Default Security

If anyone sets up a new desktop machine, a new SQL Server instance, a new Elastisearch instance, or any other platform, you need to ensure there is default security. That was a problem recently with a financial company that had a default Elasticsearch instance up with no authentication required. When I look at the install directions, security isn’t mentioned. There is a secure settings page, but that’s not authentication. It’s not until you look way down the setup instruction list that you find configuring security. Even then this mentions “you can password-protect your data”, which isn’t a good option to have.

This should be built in with a “you must” protect your data. SQL Server used to allow a blank password, but there was plenty of outcry about this and setup changed to either require Windows Auth only, which inherently has some secure settings for accounts, or mixed security where a password must be entered for the only default account. That’s how many software programs work these days, and really how all should work.

I’m still amazed by people that don’t put a password (code, fingerprint, etc.) on a mobile phone. I’m surprised that we have any data store platform that doesn’t require some security. As much as I find Google Drive sometimes a pain, I am glad that I can’t put files in there and open them to the general public.
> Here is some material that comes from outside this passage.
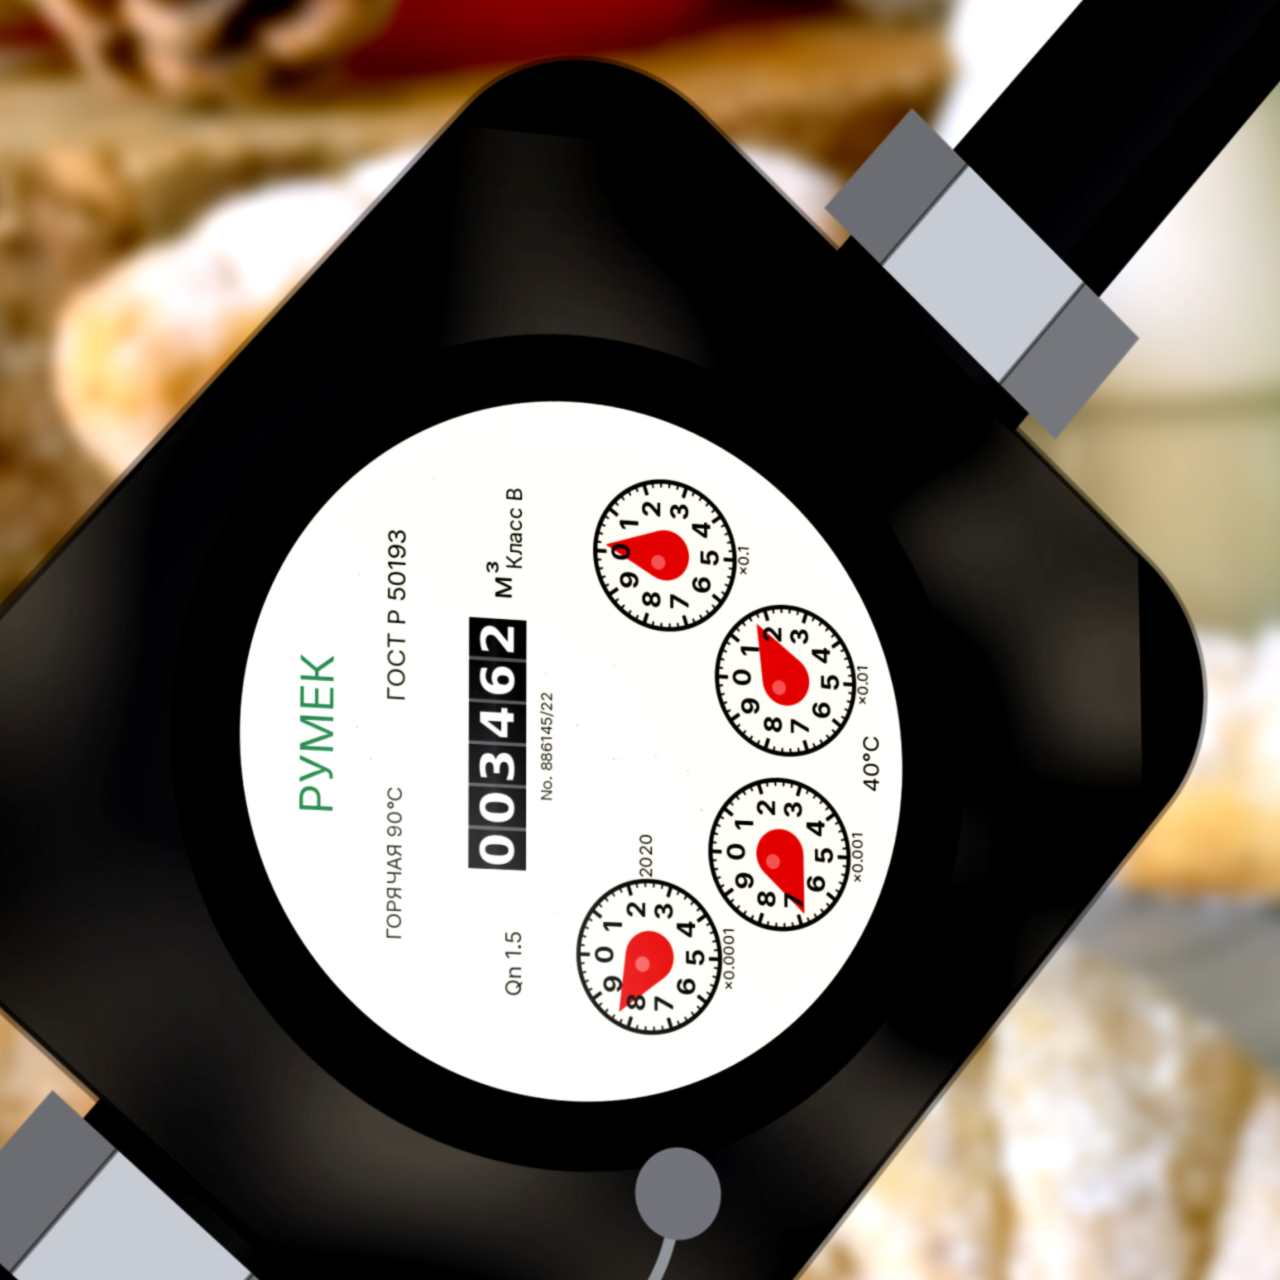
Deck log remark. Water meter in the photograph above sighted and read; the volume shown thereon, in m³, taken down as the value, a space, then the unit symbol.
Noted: 3462.0168 m³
At least, I haven’t figured out how to do this. I constantly need to add specific people to access files.

All data files/software/stores/platforms/etc. need to be secured. Containers, buckets, any file shares should be limited in some way. Any platform ought to require user accounts and not allow access to all data by default. Really, privileged accounts ought to separate configuration  and security from data access. I’d like to see “sa” allowed to work the instance and create databases and move files, but not allowed to access data.

We need better default security, and more importantly, we need to believe that we need better default security. That’s for all data, including backups, search services, and anything else that can access a database. Leaving data open to anyone that might stumble upon the URL is a mistake that has no excuse these days.